Work required
Filter the entries for the word "Private". Copy each line in which it occurs.

(Saved data entries)
==============================
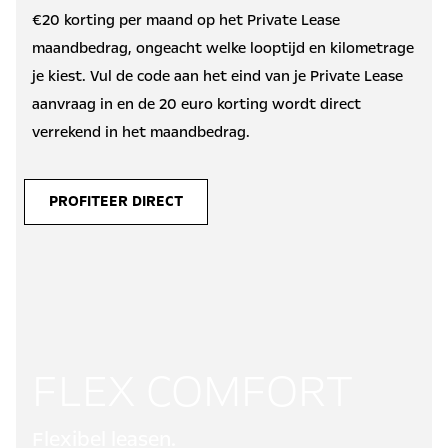
€20 korting per maand op het Private Lease
maandbedrag, ongeacht welke looptijd en kilometrage
je kiest. Vul de code aan het eind van je Private Lease
aanvraag in en de 20 euro korting wordt direct
verrekend in het maandbedrag.
PROFITEER DIRECT
FLEX COMFORT
Flexibel leasen.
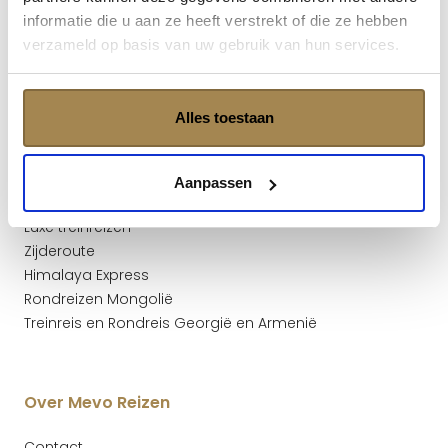
Fly & drive Baltische Staten
informatie die u aan ze heeft verstrekt of die ze hebben
verzameld op basis van uw gebruik van hun services.
Bestemmingen
Alles toestaan
Alle reizen
Treinreizen Oezbekistan
Treinreizen Kazachstan
Aanpassen
Treinreizen Turkmenistan
Luxe treinreizen
Zijderoute
Himalaya Express
Rondreizen Mongolië
Treinreis en Rondreis Georgië en Armenië
Over Mevo Reizen
Contact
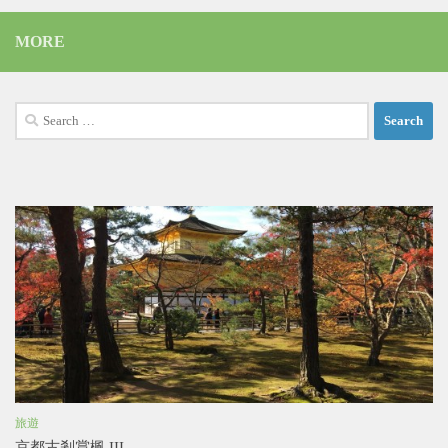
MORE
Search
for:
旅遊
京都古剎賞楓 III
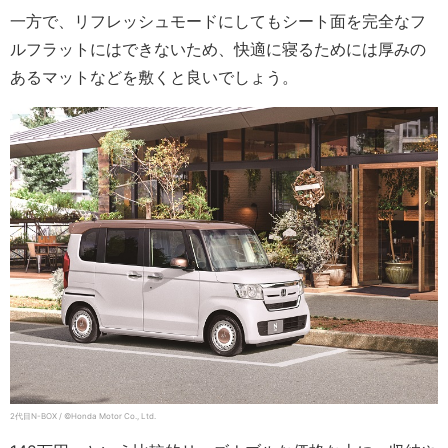
一方で、リフレッシュモードにしてもシート面を完全なフ
ルフラットにはできないため、快適に寝るためには厚みの
あるマットなどを敷くと良いでしょう。
2代目N-BOX / ©Honda Motor Co., Ltd.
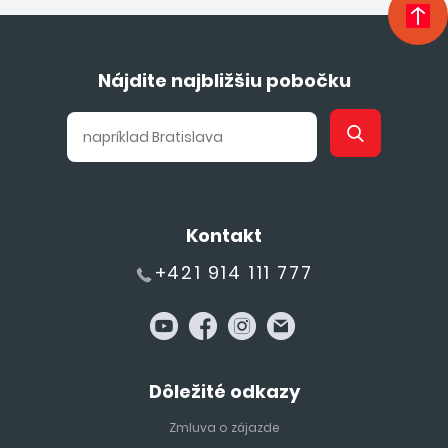
Nájdite najbližšiu pobočku
Kontakt
+421 914 111 777
Dôležité odkazy
Zmluva o zájazde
==============================
Written solution
€20 korting per maand op het Private Lease
je kiest. Vul de code aan het eind van je Private Lease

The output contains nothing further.